What you will do
When writing out the entries below, keep only the lines from the line with "I don't like" to the line with "of the ACMP", both included, exactly as they are, and leave the pictures aside.

Data
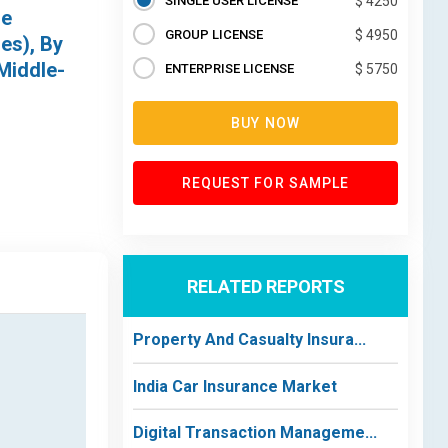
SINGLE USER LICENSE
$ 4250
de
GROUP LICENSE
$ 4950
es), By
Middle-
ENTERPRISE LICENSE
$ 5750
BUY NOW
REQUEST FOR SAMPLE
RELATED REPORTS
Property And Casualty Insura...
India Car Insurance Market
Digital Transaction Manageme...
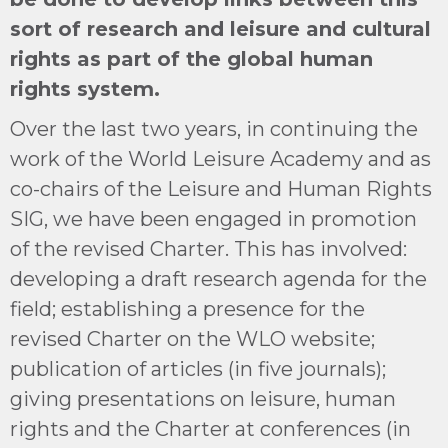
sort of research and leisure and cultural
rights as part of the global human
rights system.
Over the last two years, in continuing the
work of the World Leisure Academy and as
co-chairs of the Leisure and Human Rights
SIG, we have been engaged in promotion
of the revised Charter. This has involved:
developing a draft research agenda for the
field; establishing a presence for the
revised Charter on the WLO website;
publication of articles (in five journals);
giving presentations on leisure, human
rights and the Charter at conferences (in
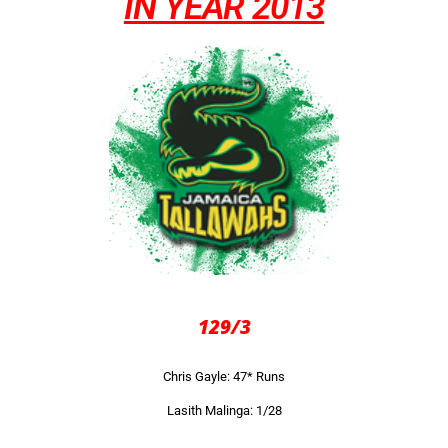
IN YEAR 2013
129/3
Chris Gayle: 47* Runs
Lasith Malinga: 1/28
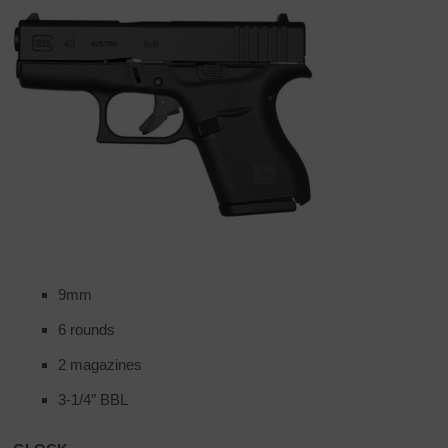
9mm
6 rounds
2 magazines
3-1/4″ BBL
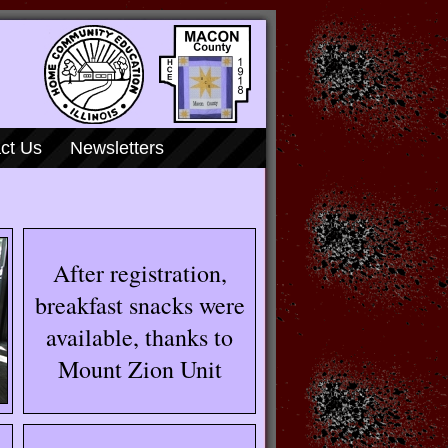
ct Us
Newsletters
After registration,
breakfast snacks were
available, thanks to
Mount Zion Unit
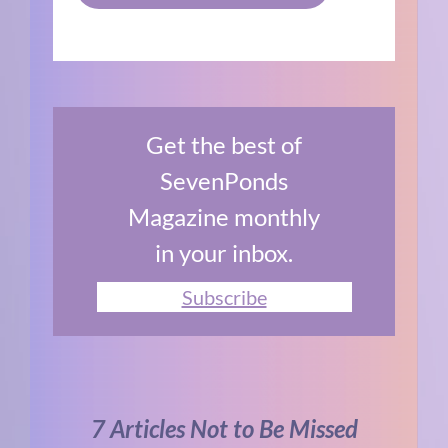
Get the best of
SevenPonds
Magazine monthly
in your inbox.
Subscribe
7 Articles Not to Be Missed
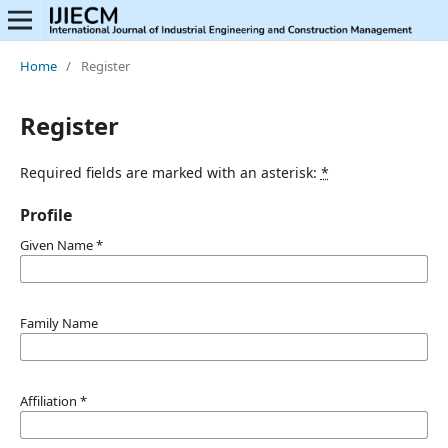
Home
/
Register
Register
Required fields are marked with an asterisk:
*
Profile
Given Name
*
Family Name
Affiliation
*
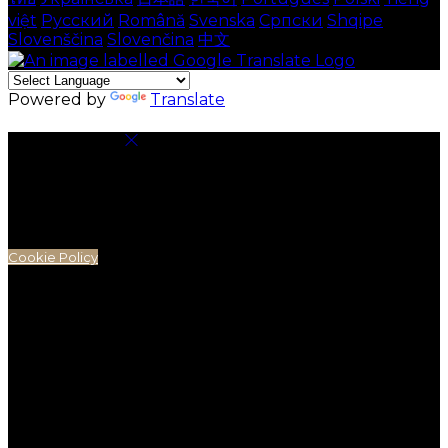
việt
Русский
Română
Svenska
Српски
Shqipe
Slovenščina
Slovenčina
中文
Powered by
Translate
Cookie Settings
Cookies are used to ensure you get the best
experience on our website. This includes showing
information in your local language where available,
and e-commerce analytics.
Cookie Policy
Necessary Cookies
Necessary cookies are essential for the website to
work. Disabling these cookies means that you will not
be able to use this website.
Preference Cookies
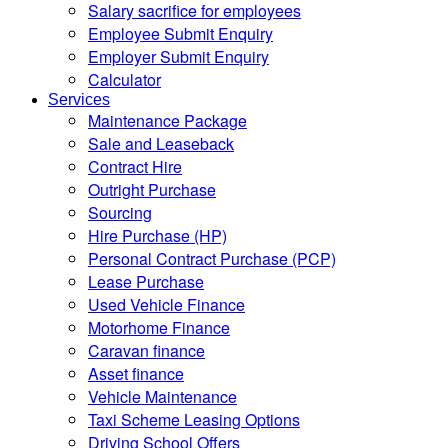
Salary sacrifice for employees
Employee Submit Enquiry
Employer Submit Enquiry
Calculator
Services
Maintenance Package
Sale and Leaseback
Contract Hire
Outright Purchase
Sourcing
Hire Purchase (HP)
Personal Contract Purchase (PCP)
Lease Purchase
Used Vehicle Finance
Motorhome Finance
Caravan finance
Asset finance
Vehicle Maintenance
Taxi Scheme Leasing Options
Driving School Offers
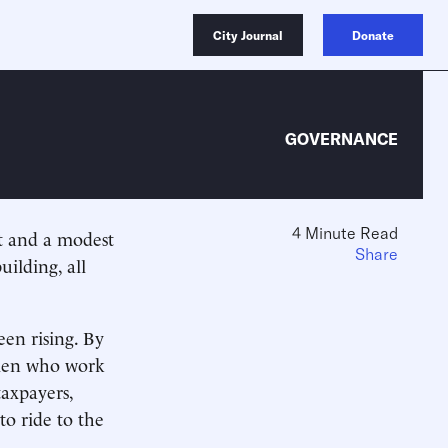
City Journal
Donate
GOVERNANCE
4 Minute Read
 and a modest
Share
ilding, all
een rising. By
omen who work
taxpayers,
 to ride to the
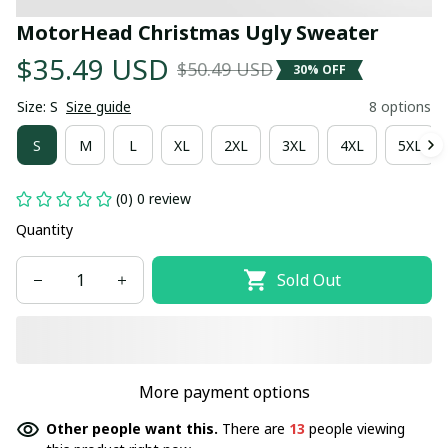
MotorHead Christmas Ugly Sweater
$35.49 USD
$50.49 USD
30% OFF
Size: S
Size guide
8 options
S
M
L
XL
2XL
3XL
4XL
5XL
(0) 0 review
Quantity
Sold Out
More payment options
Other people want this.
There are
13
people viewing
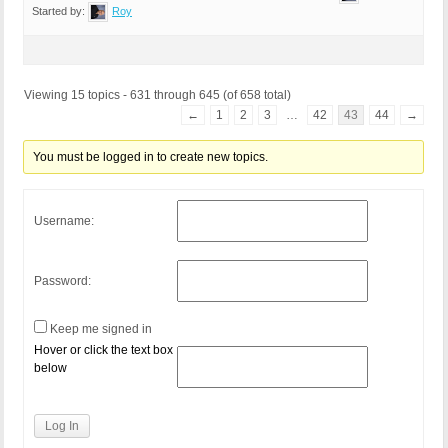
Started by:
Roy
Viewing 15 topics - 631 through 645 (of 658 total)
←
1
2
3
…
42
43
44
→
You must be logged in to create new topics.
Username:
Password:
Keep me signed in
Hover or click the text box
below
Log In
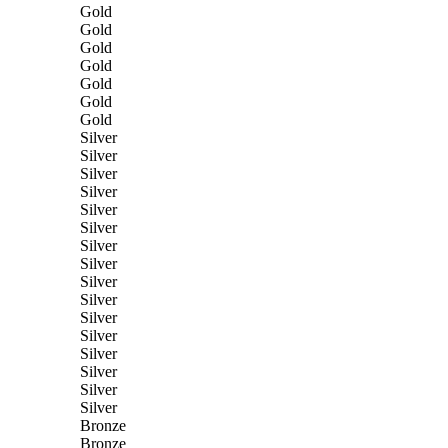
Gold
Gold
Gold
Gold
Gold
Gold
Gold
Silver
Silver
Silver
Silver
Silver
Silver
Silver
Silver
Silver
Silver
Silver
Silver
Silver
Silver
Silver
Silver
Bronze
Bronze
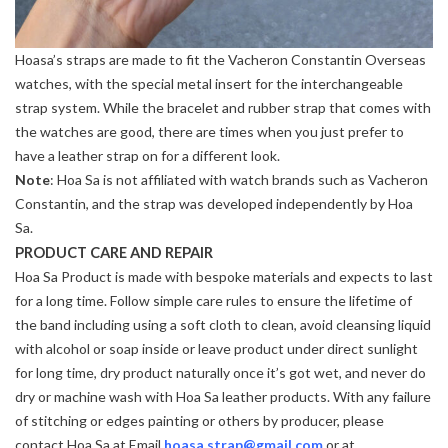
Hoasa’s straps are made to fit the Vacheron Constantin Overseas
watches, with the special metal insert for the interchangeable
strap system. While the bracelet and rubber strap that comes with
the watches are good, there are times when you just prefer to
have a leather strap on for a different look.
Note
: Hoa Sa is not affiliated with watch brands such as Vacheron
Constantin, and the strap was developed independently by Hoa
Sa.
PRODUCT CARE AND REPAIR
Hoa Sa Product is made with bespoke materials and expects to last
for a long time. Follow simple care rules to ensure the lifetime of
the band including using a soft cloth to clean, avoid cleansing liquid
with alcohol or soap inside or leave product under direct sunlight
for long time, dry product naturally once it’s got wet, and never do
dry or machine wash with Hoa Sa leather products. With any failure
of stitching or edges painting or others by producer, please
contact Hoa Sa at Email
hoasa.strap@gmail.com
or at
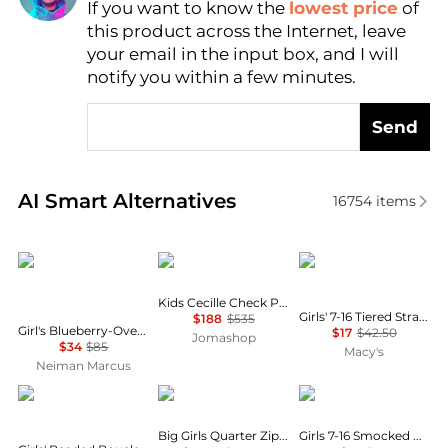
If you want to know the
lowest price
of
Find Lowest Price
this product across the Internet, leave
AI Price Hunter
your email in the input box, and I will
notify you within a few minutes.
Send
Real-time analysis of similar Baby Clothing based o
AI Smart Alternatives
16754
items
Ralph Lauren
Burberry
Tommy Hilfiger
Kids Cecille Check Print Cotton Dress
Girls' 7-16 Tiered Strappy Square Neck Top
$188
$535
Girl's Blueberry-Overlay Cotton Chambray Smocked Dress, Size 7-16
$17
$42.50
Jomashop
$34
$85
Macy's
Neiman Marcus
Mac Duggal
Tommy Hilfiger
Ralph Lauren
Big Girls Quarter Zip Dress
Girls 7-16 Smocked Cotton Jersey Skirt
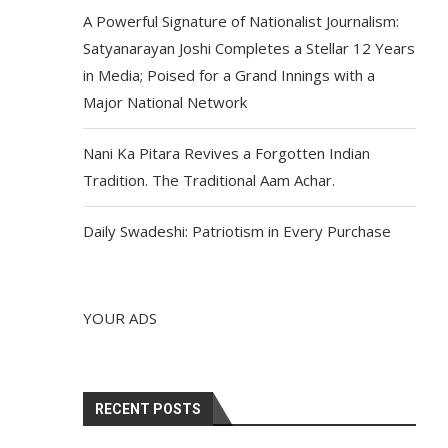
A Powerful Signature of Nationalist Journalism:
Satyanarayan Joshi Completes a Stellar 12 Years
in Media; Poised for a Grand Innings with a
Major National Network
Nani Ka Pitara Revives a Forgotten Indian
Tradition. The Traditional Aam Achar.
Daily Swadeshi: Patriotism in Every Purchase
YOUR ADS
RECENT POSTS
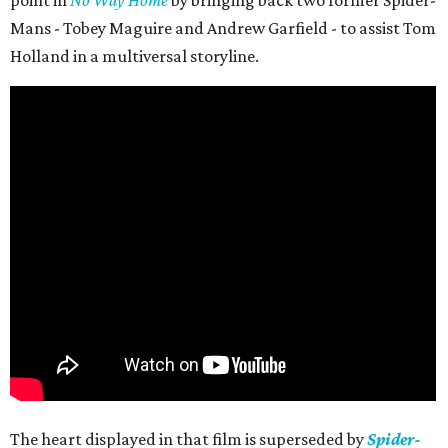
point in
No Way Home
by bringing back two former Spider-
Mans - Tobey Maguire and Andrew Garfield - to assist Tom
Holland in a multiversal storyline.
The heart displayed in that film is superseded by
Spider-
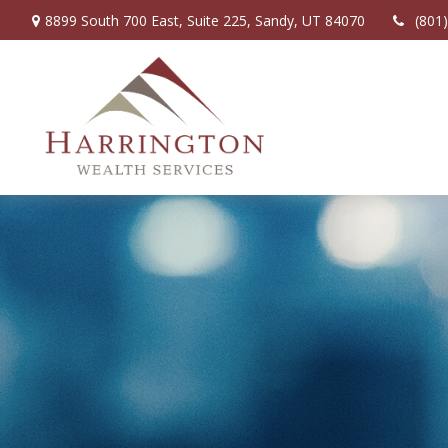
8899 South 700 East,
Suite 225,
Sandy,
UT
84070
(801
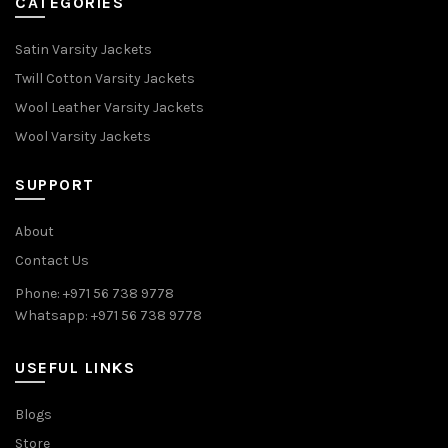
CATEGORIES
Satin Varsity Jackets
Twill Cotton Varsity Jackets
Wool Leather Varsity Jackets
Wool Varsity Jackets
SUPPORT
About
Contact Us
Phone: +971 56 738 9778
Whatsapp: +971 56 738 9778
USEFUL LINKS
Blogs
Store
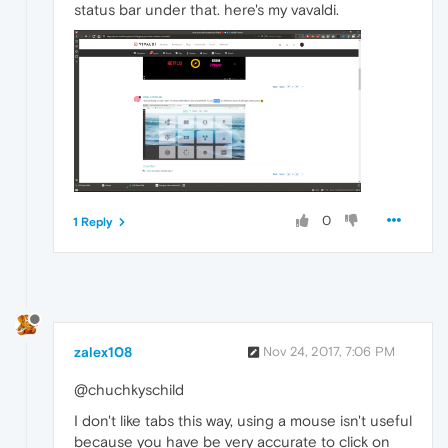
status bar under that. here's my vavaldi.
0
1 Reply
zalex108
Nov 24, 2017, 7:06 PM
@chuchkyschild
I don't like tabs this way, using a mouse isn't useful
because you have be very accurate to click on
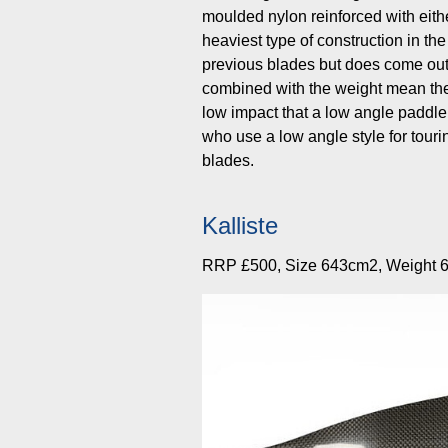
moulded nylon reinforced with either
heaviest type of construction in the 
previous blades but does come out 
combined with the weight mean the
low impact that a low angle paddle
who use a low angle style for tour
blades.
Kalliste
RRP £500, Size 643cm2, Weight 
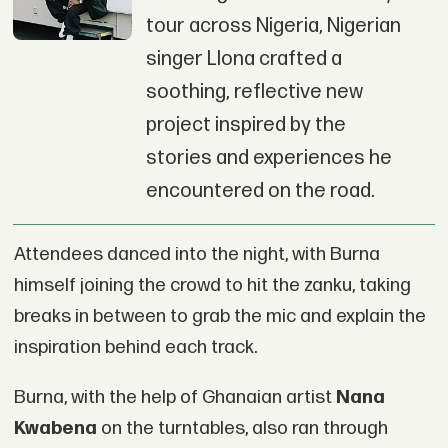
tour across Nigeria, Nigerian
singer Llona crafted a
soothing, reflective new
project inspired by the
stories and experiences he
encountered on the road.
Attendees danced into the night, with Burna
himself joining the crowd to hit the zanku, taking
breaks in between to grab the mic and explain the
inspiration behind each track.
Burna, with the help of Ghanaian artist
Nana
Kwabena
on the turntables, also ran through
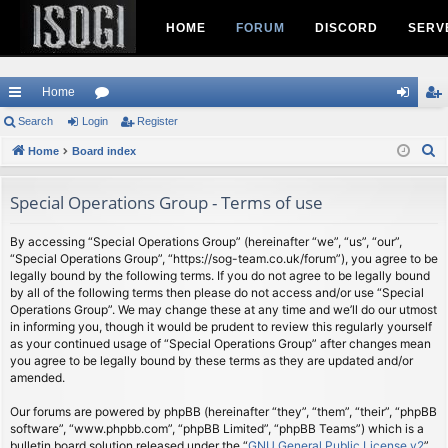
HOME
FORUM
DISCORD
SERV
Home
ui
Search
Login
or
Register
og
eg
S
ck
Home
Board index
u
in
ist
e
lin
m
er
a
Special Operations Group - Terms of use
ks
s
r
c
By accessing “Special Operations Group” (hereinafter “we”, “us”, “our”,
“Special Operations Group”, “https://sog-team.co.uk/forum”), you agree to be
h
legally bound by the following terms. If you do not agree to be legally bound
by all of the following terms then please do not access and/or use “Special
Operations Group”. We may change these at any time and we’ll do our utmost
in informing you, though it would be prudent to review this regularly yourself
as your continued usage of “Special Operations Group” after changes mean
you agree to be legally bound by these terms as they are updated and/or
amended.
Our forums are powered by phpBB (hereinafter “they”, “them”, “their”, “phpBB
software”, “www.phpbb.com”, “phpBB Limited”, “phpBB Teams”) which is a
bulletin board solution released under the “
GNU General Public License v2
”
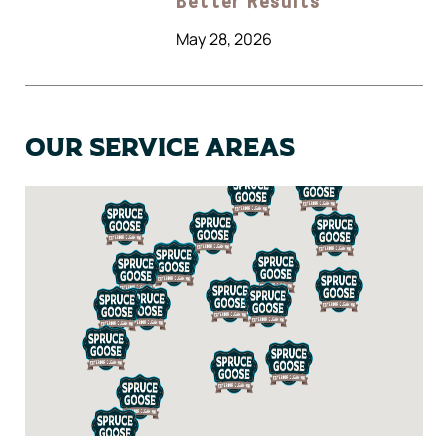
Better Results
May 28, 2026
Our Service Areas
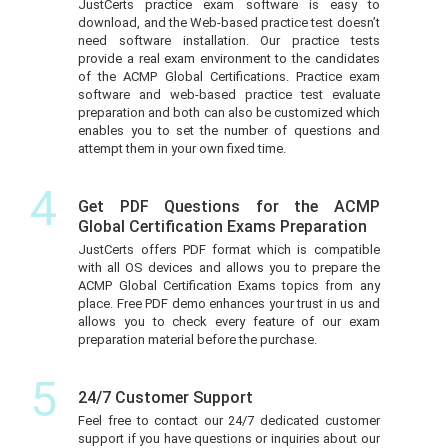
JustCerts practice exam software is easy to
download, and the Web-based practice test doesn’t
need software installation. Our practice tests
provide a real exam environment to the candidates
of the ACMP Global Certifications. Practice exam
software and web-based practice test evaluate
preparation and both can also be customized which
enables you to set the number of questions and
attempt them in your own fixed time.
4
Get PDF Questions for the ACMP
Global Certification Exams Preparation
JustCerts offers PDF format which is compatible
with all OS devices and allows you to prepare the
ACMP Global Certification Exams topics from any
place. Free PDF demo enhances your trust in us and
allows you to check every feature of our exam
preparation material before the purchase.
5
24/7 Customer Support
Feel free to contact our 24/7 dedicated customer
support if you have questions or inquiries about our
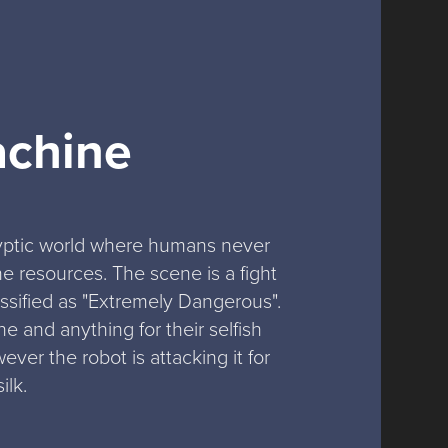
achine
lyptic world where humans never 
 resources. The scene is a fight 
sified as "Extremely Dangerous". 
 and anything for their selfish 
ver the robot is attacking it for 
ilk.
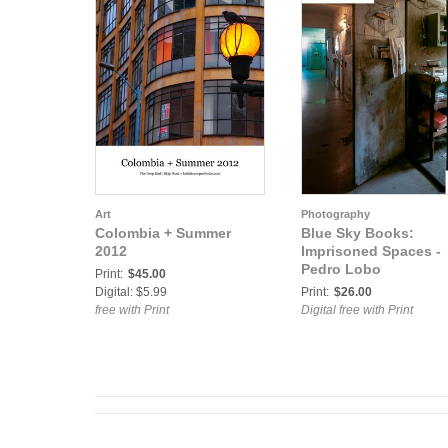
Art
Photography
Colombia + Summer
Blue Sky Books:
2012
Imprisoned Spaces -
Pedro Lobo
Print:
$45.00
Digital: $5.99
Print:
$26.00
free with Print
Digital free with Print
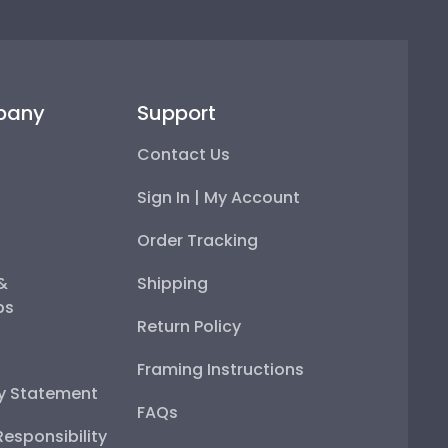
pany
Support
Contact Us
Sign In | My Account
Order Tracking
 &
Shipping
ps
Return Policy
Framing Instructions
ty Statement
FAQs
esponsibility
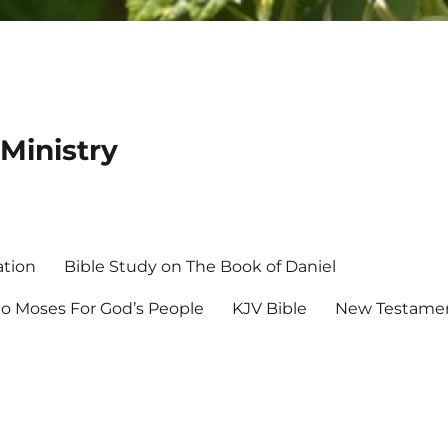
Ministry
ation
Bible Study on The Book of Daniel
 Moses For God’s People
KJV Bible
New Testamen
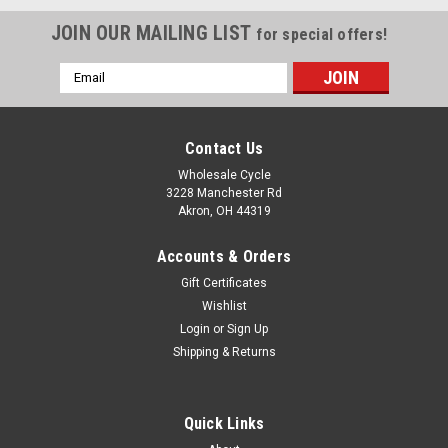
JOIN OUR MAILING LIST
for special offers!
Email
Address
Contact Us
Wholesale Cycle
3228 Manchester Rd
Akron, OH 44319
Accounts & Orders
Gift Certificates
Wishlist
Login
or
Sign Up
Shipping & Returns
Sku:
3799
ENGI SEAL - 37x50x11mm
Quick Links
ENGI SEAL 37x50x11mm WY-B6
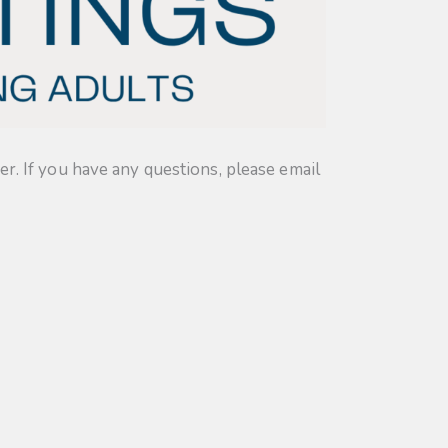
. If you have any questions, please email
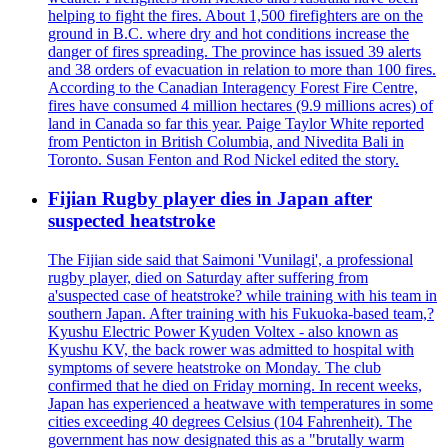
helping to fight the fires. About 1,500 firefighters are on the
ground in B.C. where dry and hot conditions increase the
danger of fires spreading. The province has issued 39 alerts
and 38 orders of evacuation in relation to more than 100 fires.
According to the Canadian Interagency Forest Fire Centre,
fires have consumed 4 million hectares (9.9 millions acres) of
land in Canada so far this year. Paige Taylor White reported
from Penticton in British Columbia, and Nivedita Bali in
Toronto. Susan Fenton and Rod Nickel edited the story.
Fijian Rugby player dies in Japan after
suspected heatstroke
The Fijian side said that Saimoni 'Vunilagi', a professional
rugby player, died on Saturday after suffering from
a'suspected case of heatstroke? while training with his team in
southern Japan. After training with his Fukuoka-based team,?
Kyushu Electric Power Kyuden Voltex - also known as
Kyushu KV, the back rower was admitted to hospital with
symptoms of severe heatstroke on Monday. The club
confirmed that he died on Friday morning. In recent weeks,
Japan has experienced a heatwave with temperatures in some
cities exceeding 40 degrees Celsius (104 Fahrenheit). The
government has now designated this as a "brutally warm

Your solution
I don't like tabs this way, using a mouse isn't useful
because you have be very accurate to click on
moulded nylon reinforced with either
heaviest type of construction in the 
previous blades but does come out 
combined with the weight mean the
low impact that a low angle paddle
who use a low angle style for tour
blades.
Kalliste
RRP £500, Size 643cm2, Weight 
tour across Nigeria, Nigerian
singer Llona crafted a
soothing, reflective new
project inspired by the
stories and experiences he
encountered on the road.
Attendees danced into the night, with Burna
himself joining the crowd to hit the zanku, taking
breaks in between to grab the mic and explain the
inspiration behind each track.
Burna, with the help of Ghanaian artist
Nana
Kwabena
on the turntables, also ran through
HOME
FORUM
DISCORD
SERV
Home
ui
Search
Login
or
Register
og
eg
S
ck
Home
Board index
u
in
ist
e
lin
m
er
a
Special Operations Group - Terms of use
ks
s
r
c
By accessing “Special Operations Group” (hereinafter “we”, “us”, “our”,
“Special Operations Group”, “https://sog-team.co.uk/forum”), you agree to be
h
legally bound by the following terms. If you do not agree to be legally bound
by all of the following terms then please do not access and/or use “Special
Operations Group”. We may change these at any time and we’ll do our utmost
in informing you, though it would be prudent to review this regularly yourself
as your continued usage of “Special Operations Group” after changes mean
you agree to be legally bound by these terms as they are updated and/or
amended.
Our forums are powered by phpBB (hereinafter “they”, “them”, “their”, “phpBB
software”, “www.phpbb.com”, “phpBB Limited”, “phpBB Teams”) which is a
bulletin board solution released under the “
GNU General Public License v2
”
Better Results
May 28, 2026
Our Service Areas
JustCerts practice exam software is easy to
download, and the Web-based practice test doesn’t
need software installation. Our practice tests
provide a real exam environment to the candidates
of the ACMP Global Certifications. Practice exam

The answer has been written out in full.